» STATED PROBLEM A:
Copy a passage from the piece on Whitney Rose word for word, starting at the words "Whitney Rose is no foreigner" and ending after the words "places first hand.".

════════════════════

Whitney Rose is no foreigner to American country music, even if she grew up on Canada’s Prince Edward Island. While growing up she regularly heard the greats of country—artists like Kitty Wells, Patsy Cline, Dolly Parton, and Hank Williams playing on the jukebox at her grandparent’s bar, and you can imagine the mental images these songs conjured of dusty honky tonks in Texas and Tennessee, and what yearning they set in place to see and experience these places first hand.

Despite the purity of her voice and her picturesque features, Whitney Rose is no delicate Canadian snowflake. She toured the highways and byways of the great frozen north hard and heavy for years until Raul Malo of The Mavericks discovered her a few years ago, and fell so head over boots for her songs and voice, he decided to producer and record an album for her called Heartbreaker of the Year.

Now Whitney Rose has relocated to Austin and can be regularly seen playing the famous haunts in the heart of Texas such as Austin’s Continental Club, and Luckenbach. Whitney Rose’s new EP South Texas Suite finds her standing on her own two feet as producer, not just songwriter, and putting together what is tantamount to a love letter to her newfound home where a wellspring of talent from around the country and world has coalesced in the “Live Music Capital.”

whitney-rose-south-texas-suiteThe country-listening folks from central and south Texas see it as a regular affair to step inside a honky tonk and witness the twirling two-steppers both young and old doing the same steps their ancestors did on the same dusty, wooden floors as live country music croons in the background. But to an outsider, especially one whose mystique in such things was only enhanced for years by the distance, it can be something of magic. This is how Whitney Rose can craft a song like “Three Minute Love Affair.”

“We ain’t got no future, and we got no history,” Whitney sings about the way a randomly-selected two-step pairing can be both incredibly intimate, yet innocent all at the same time—a far cry from the bump and grind that makes the modern American dance club scene feel so unqualified to carry the same weight of moments as a honky tonk. The old school “Blue Bonnets” also does a remarkable job of putting you in a time and place apart from the modern din of uninspiring moments in a portrayal of love enhanced by simplicity.

════════════════════

» STATED PROBLEM B:
From the rows below, quote the lines from the one containing "pose: elev=127.5 azim=123.1" through the one containing "Dot at: (239, 215)", including both of those lines. Give only those lines, and omit the pictures.

════════════════════

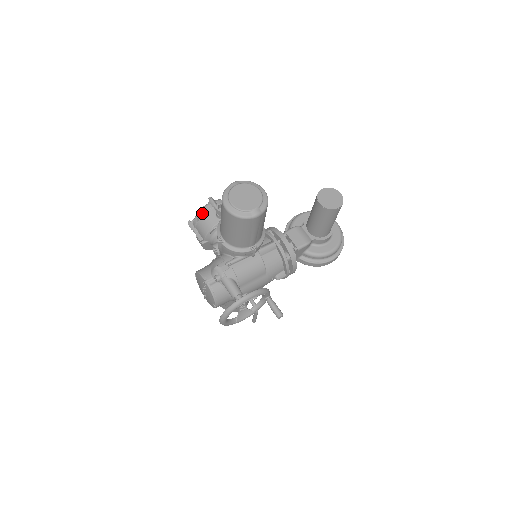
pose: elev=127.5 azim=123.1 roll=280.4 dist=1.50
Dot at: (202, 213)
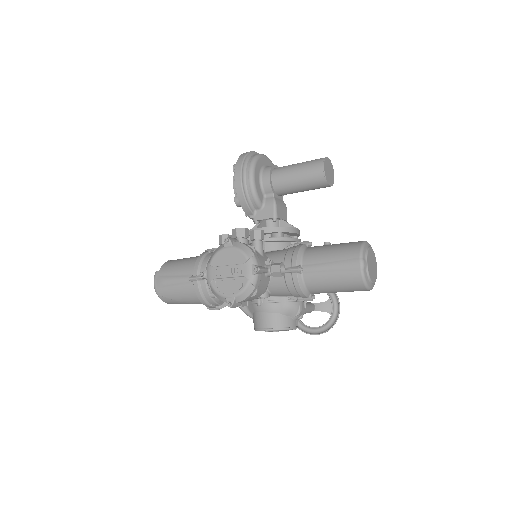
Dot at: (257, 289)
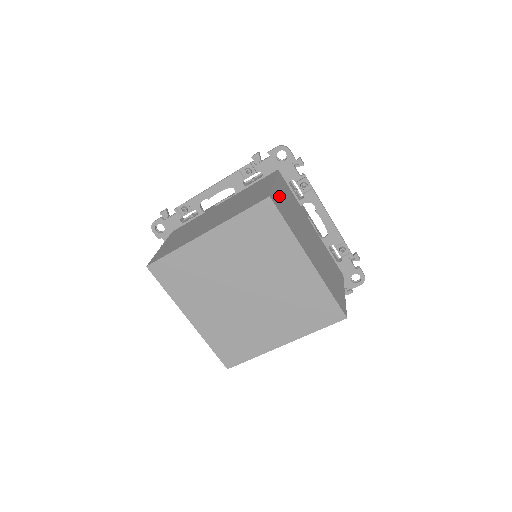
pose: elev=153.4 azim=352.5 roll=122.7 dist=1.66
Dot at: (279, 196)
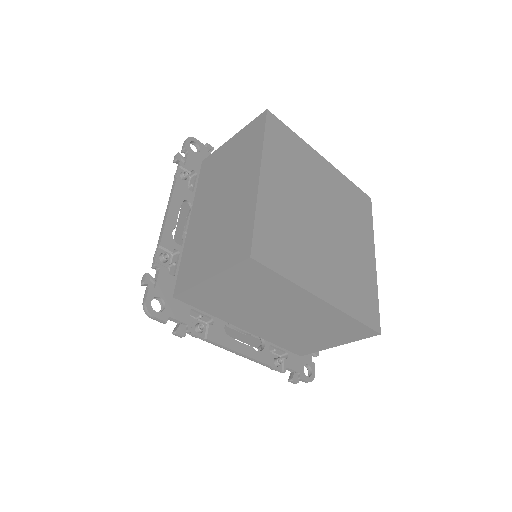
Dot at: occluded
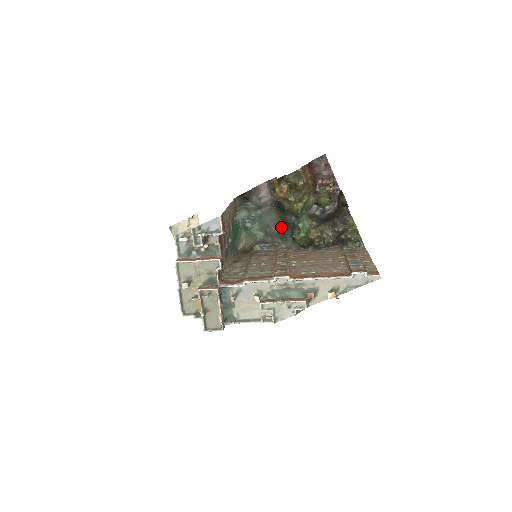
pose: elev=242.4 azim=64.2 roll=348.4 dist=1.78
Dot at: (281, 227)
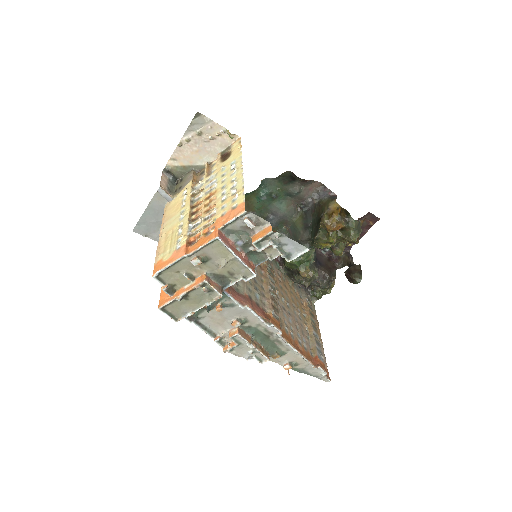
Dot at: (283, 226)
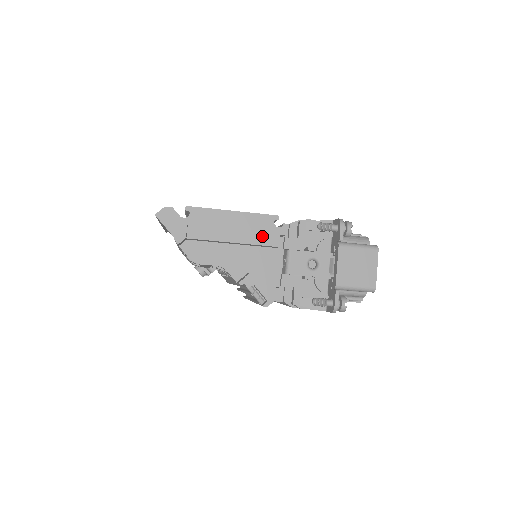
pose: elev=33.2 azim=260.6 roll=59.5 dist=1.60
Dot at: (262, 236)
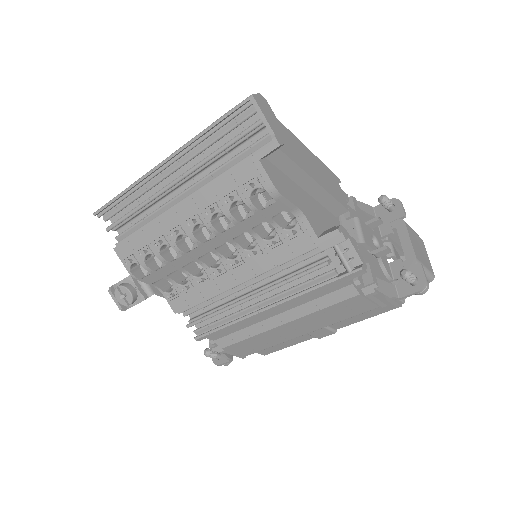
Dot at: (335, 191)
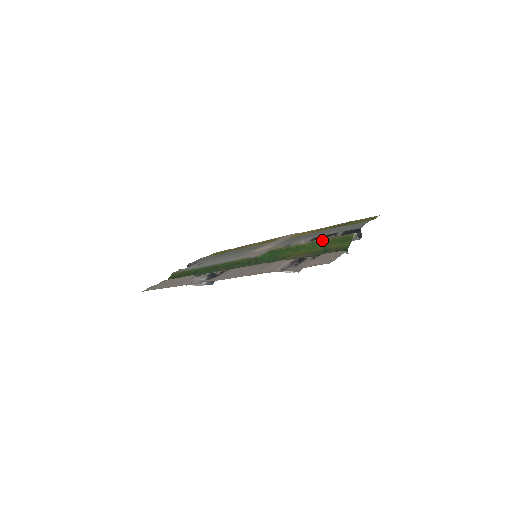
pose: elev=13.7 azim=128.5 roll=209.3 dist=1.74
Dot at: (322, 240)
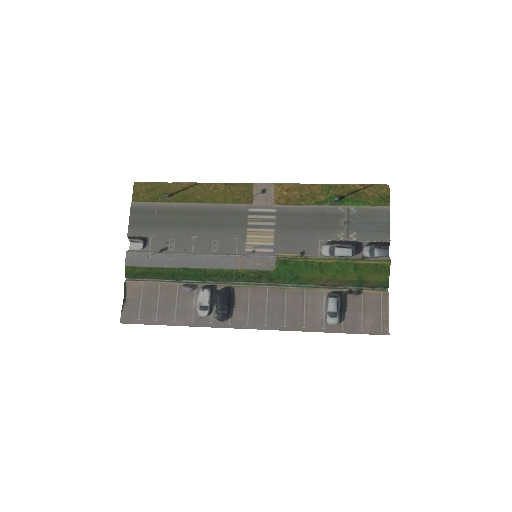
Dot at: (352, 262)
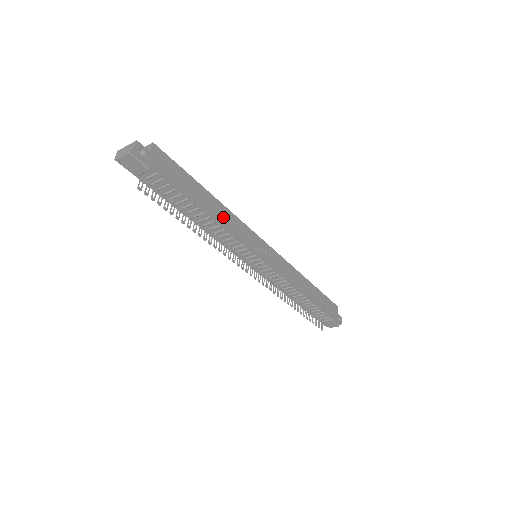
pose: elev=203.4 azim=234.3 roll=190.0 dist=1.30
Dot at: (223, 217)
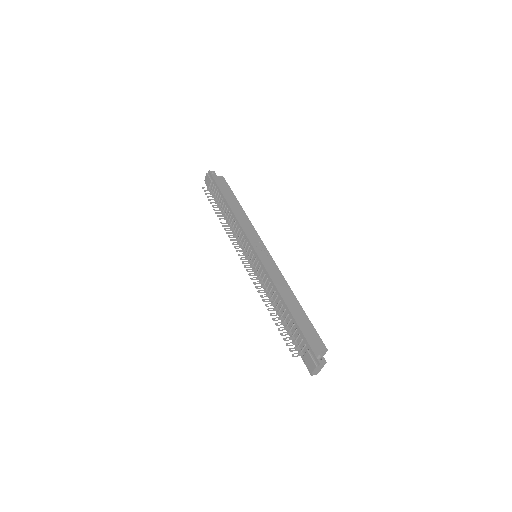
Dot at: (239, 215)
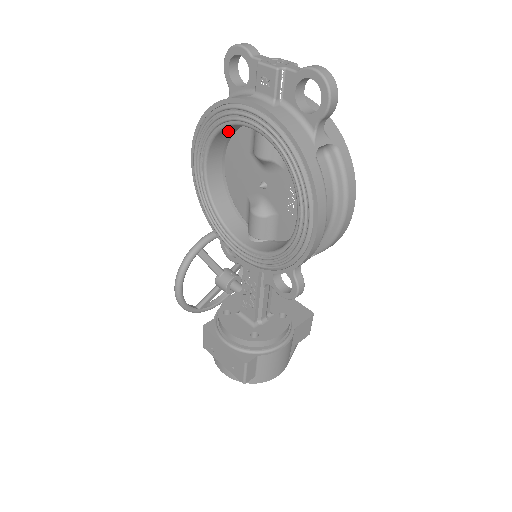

════════════════════

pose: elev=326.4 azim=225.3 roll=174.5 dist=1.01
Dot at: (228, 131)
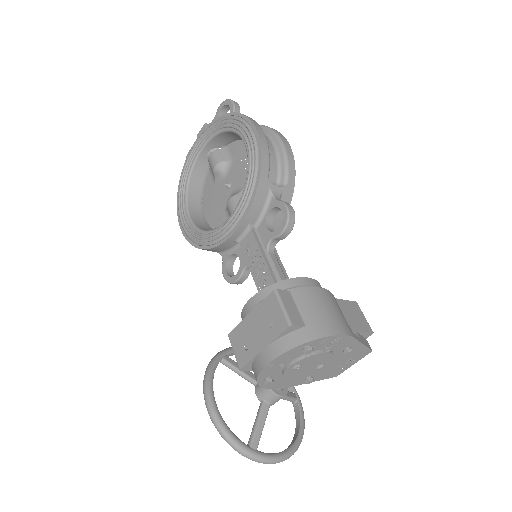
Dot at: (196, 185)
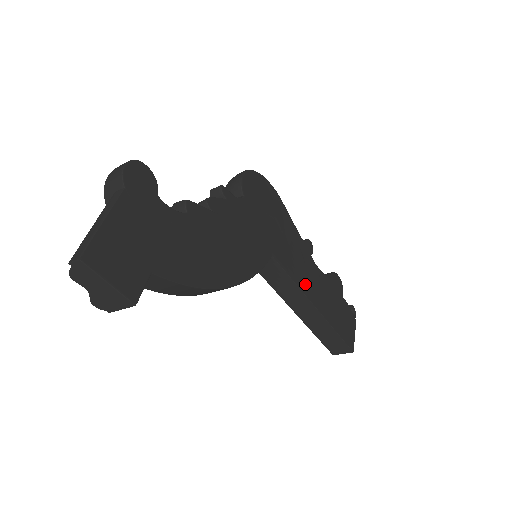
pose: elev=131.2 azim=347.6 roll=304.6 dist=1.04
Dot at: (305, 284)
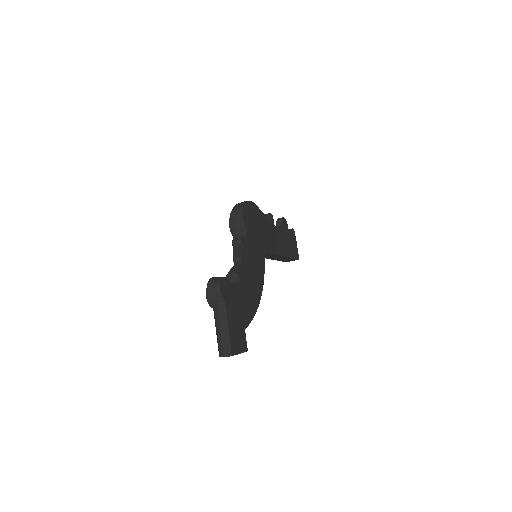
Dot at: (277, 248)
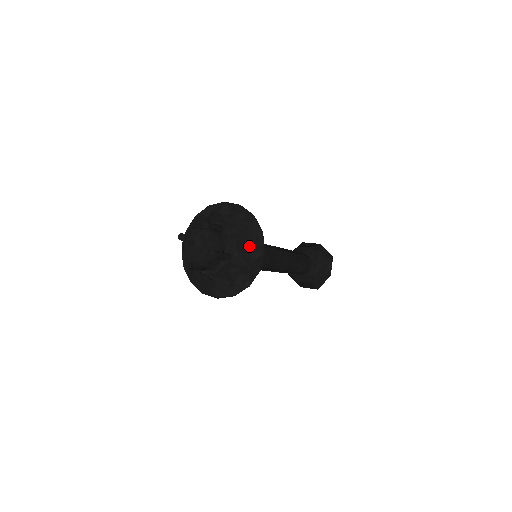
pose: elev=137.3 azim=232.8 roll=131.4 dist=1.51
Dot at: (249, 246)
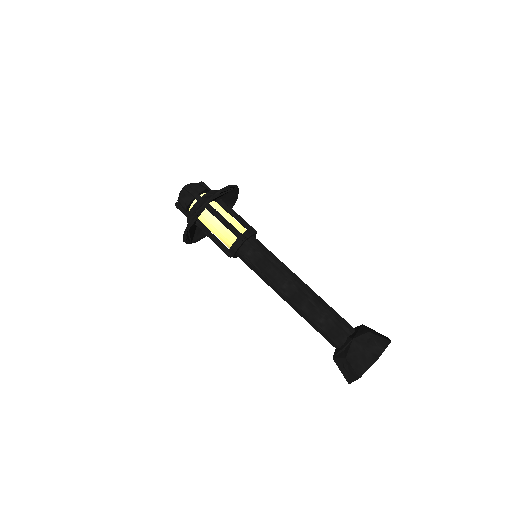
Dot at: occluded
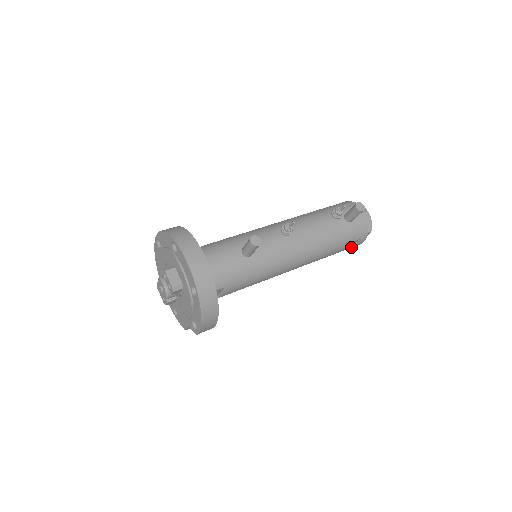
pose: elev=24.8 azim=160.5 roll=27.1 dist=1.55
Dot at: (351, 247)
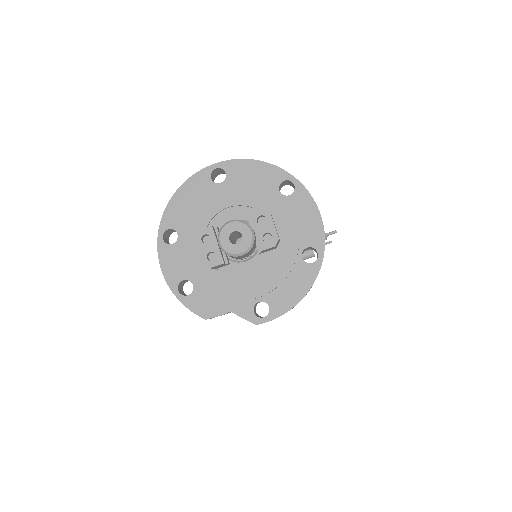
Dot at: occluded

════════════════════

» COMPLETE OUTPUT A:
Whitney Rose is no foreigner to American country music, even if she grew up on Canada’s Prince Edward Island. While growing up she regularly heard the greats of country—artists like Kitty Wells, Patsy Cline, Dolly Parton, and Hank Williams playing on the jukebox at her grandparent’s bar, and you can imagine the mental images these songs conjured of dusty honky tonks in Texas and Tennessee, and what yearning they set in place to see and experience these places first hand.

» COMPLETE OUTPUT B:
pose: elev=127.5 azim=123.1 roll=280.4 dist=1.50
Dot at: (202, 213)
Dot at: (257, 289)
pose: elev=153.4 azim=352.5 roll=122.7 dist=1.66
Dot at: (279, 196)
Dot at: occluded
pose: elev=242.4 azim=64.2 roll=348.4 dist=1.78
Dot at: (281, 227)
Dot at: (283, 226)
pose: elev=33.2 azim=260.6 roll=59.5 dist=1.60
Dot at: (262, 236)
Dot at: (335, 191)
pose: elev=13.7 azim=128.5 roll=209.3 dist=1.74
Dot at: (322, 240)
Dot at: (352, 262)
pose: elev=203.4 azim=234.3 roll=190.0 dist=1.30
Dot at: (223, 217)
Dot at: (239, 215)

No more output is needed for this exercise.